2014-12-24 Thread Ulrich Lamm
Some weeks ago, I have written something on reliable mapping, see 
https://wiki.openstreetmap.org/wiki/User:Ulamm/Mappers,_evaluators_and_feedback

For a special feature, I'd also added it to an existing article, but it was 
reverted, see "Attention" in the upper table of 
https://wiki.openstreetmap.org/w/index.php?title=Tag:bicycle%3Duse_sidepath&oldid=1119074

Ulrich


Am 24.12.2014 um 01:29 schrieb tagging-requ...@openstreetmap.org:

> Date: Tue, 23 Dec 2014 17:37:34 +0100
> From: Rainer Fügenstein 
> To: "Tag discussion, strategy and related tools"
>   
> Subject: [Tagging] Accuracy of survey
> Message-ID: <811143140.20141223173...@oudeis.org>
> Content-Type: text/plain; charset=ISO-8859-1
> 
> 
> while we are at it, imagine the following situation:
> 
> mapper A, by means of DGPS, MilStd GPS, crystal ball etc., is able to
> achieve an accuracy of, say, a few centimeters and uses it to add new
> nodes (POIs) to OSM.

§ **Exercises**:
1. In the mailing-list message, what happened after Ulrich added his writing on reliable mapping to an existing article?
2. Carry on the mailing-list message from its final line, keeping the quoted scenario going.
The records come from a separate source and are unrelated to the mailing-list message.

Items in a dataset:
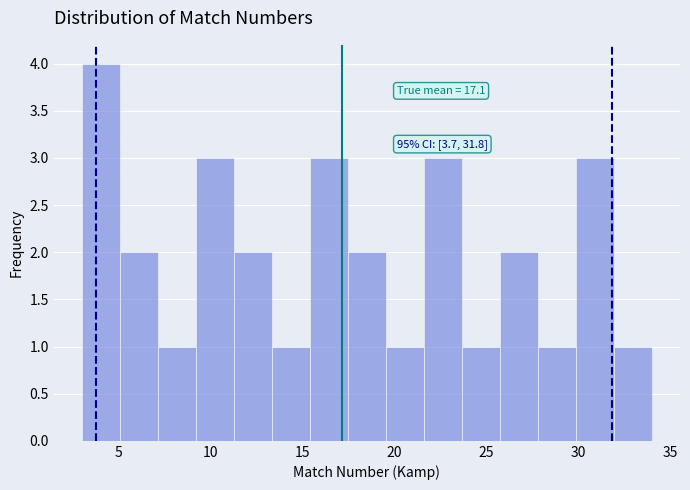

Over which range of the x-axis is the bar tallest?

3.0 to 5.0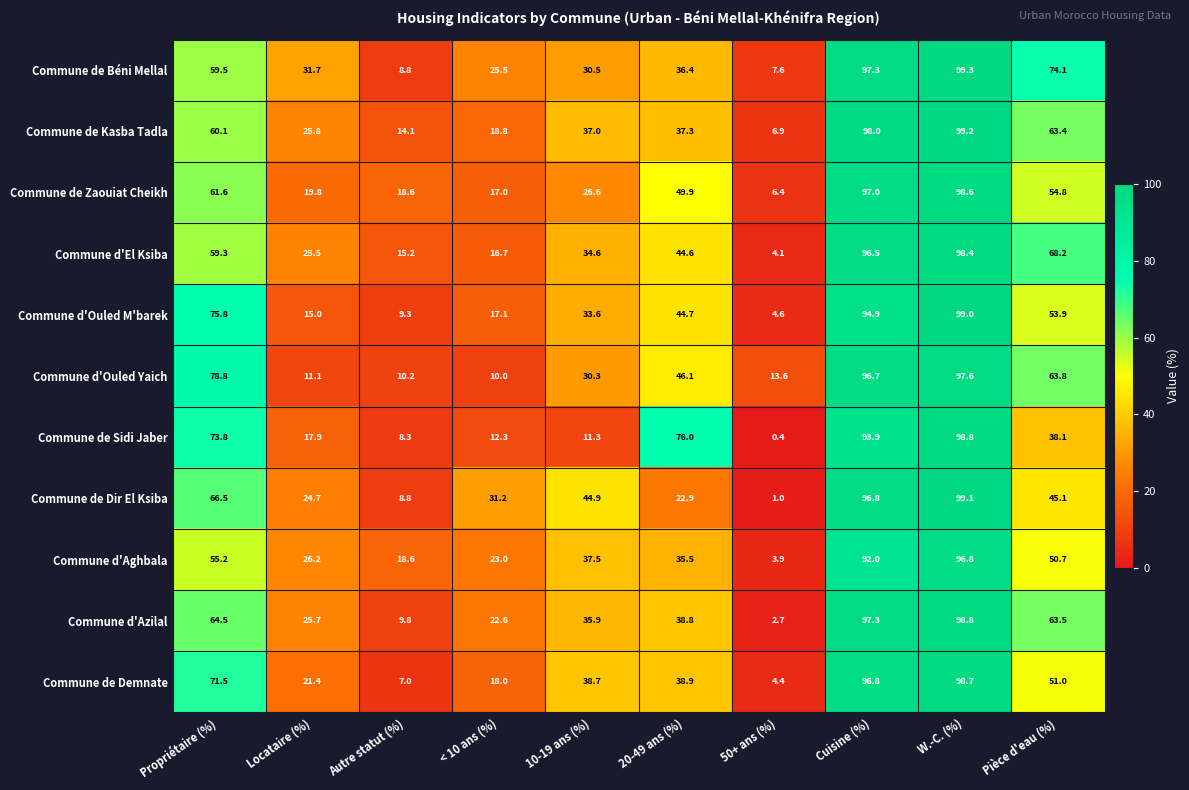

List the labels in order of Commune de Dir El Ksiba value, smallest first.

50+ ans (%), Autre statut (%), 20-49 ans (%), Locataire (%), < 10 ans (%), 10-19 ans (%), Pièce d'eau (%), Propriétaire (%), Cuisine (%), W.-C. (%)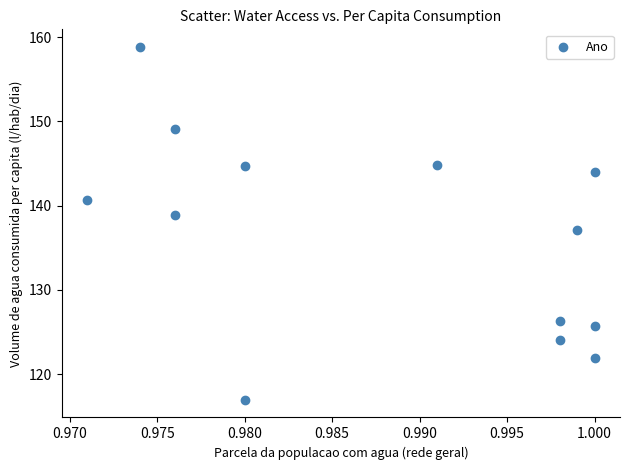

What is the range of Y values (max minus min)?

41.9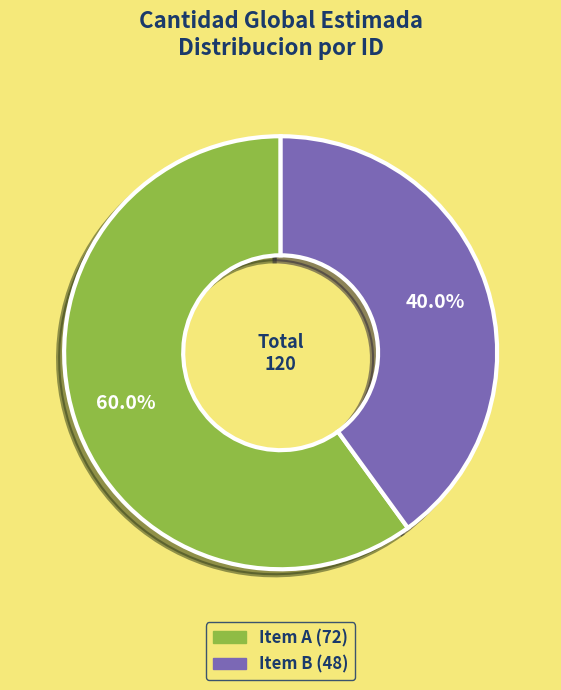

What is the smallest slice in the pie chart?

Item B (48)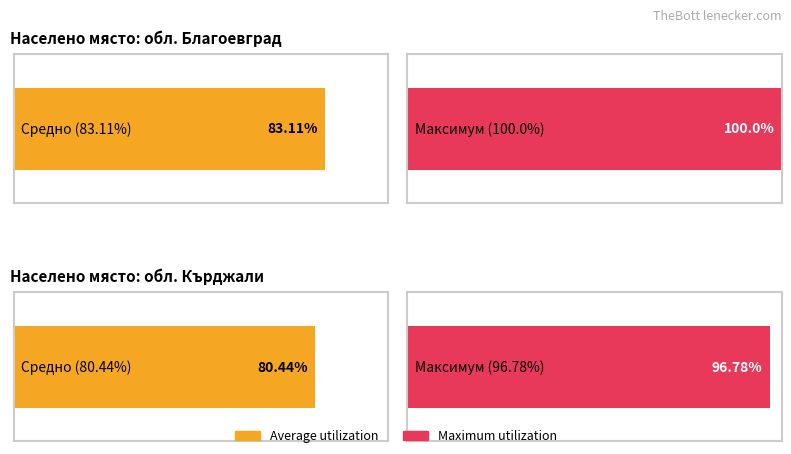

What is the label of the 2nd bar from the right?

обл. Благоевград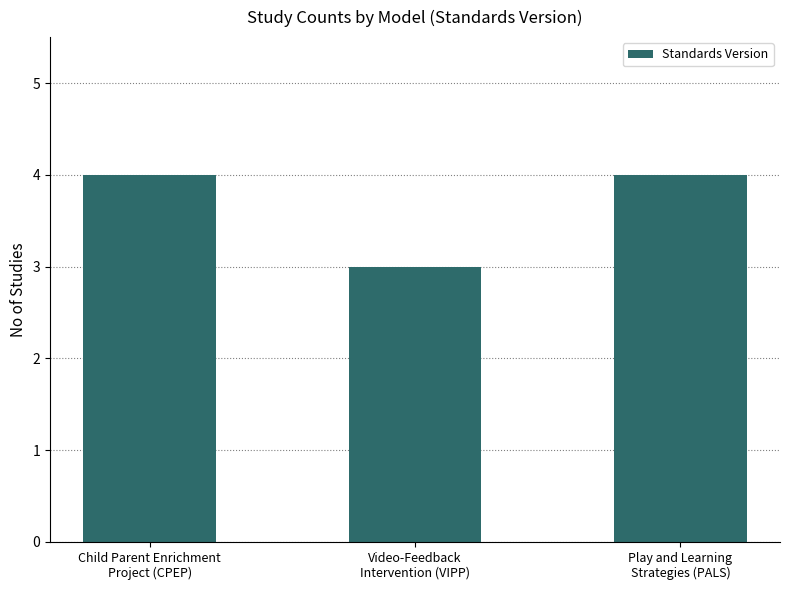

How many distinct data groups are displayed?

1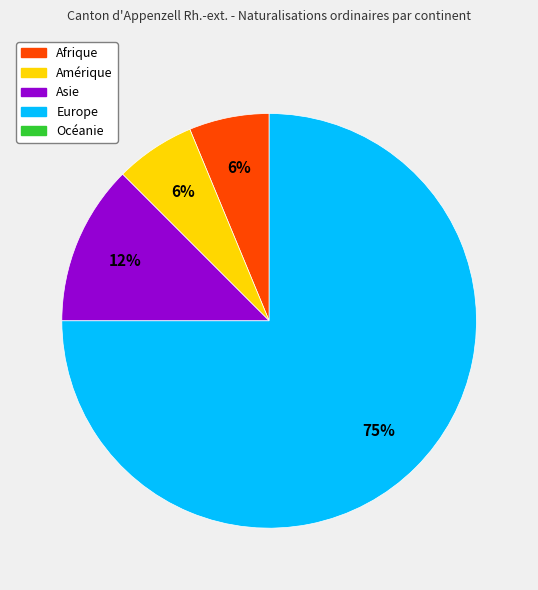

To the nearest percent, what is the average slice percentage?

25%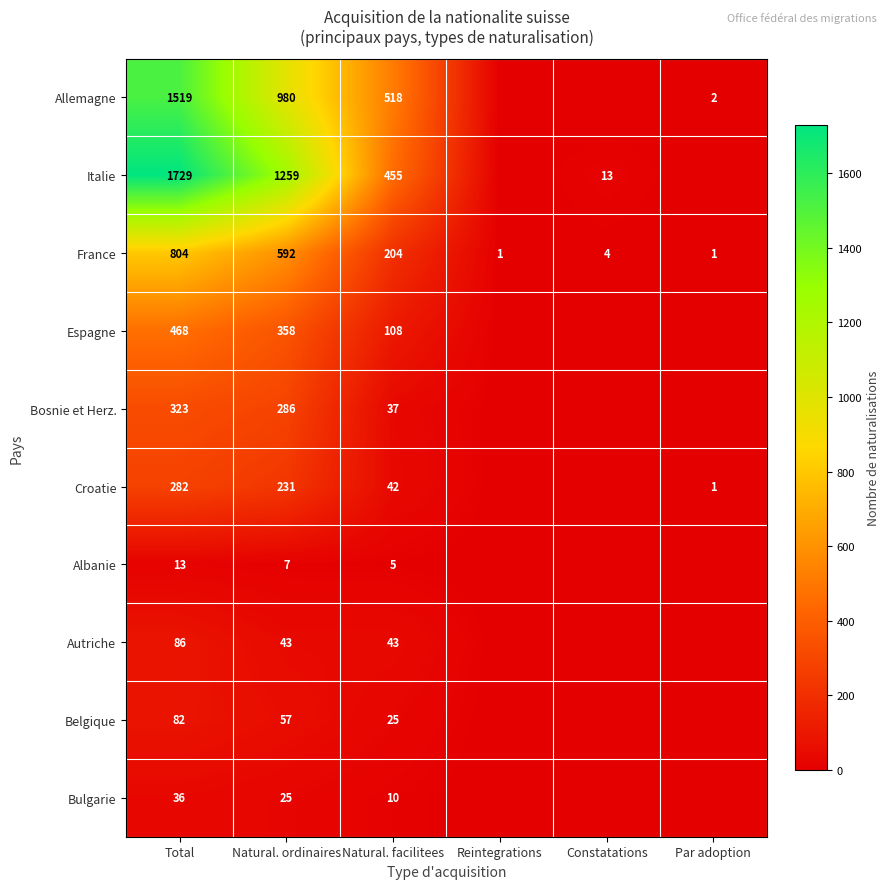

What is the difference between the Italie values at Natural. facilitees and Constatations?

442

§ **Results for the exercise**:
1. It was reverted.

2.
> 
> some time later, mapper B with his/her ancestors mechanical GPS device
> (*), achieving an accuracy of max., say, 15 meters, surveys the same
> area, figures out that (by his/her point of view) POIs added by mapper
> A are 15 meters off and corrects their location. 
> 
> what is needed here is some tag, saying "don't touch these
> coordinates, they've been surveyed with high(est) accuracy".
> 
> I heard this argument from an pipeline expert, noting that marker
> surveyed with consumer GPS are (for their standards) way off their
> real location.
> 
> maybe this is a non-issue after all, if consensus is that consumer
> GPS accuracy is sufficient enough.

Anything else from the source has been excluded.